### WORK TASK
Can you turn the records, from the first line up to and including the line with "What is the label", into a Markdown table with the columns Row and Line, numbering each line and leaving out blank ones?

### INPUT DATA
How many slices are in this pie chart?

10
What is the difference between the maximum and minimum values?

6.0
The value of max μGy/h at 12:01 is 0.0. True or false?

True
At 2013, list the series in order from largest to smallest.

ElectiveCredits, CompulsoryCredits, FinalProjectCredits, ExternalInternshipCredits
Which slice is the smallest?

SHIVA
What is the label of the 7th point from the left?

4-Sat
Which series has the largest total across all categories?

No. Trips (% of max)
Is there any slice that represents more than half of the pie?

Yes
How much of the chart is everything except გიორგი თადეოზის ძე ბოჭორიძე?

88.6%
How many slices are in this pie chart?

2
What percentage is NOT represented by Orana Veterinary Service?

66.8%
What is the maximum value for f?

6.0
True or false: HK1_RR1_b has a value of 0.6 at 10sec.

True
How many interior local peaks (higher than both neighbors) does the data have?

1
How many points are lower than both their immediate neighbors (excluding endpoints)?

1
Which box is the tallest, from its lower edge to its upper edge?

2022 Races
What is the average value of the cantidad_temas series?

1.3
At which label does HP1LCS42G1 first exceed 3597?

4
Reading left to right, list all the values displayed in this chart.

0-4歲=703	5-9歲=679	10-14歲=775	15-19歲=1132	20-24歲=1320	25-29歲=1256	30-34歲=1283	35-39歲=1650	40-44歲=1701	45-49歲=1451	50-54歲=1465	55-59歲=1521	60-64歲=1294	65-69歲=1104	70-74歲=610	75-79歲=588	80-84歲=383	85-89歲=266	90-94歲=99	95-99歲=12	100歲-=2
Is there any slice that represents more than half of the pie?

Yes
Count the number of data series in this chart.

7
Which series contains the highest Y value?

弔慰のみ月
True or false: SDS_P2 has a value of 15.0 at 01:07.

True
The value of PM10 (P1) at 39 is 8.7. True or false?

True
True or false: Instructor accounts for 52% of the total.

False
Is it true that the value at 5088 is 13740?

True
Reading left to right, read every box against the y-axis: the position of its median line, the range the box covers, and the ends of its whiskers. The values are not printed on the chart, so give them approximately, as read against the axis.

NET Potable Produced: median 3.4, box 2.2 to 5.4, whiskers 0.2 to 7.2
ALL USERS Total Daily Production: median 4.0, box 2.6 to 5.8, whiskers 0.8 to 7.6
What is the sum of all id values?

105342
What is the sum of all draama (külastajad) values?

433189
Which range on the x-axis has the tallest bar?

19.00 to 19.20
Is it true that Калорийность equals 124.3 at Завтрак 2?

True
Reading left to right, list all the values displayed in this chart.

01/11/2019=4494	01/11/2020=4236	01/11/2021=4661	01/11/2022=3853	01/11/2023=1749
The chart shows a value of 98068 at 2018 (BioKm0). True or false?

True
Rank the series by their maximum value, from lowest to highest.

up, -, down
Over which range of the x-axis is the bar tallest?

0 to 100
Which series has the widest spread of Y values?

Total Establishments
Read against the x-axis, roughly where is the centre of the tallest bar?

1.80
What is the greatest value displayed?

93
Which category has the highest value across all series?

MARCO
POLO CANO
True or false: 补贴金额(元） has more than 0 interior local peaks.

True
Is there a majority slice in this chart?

### EXERCISE OUTPUT
| Row | Line |
|---|---|
| 1 | How many slices are in this pie chart? |
| 2 | 10 |
| 3 | What is the difference between the maximum and minimum values? |
| 4 | 6.0 |
| 5 | The value of max μGy/h at 12:01 is 0.0. True or false? |
| 6 | True |
| 7 | At 2013, list the series in order from largest to smallest. |
| 8 | ElectiveCredits, CompulsoryCredits, FinalProjectCredits, ExternalInternshipCredits |
| 9 | Which slice is the smallest? |
| 10 | SHIVA |
| 11 | What is the label of the 7th point from the left? |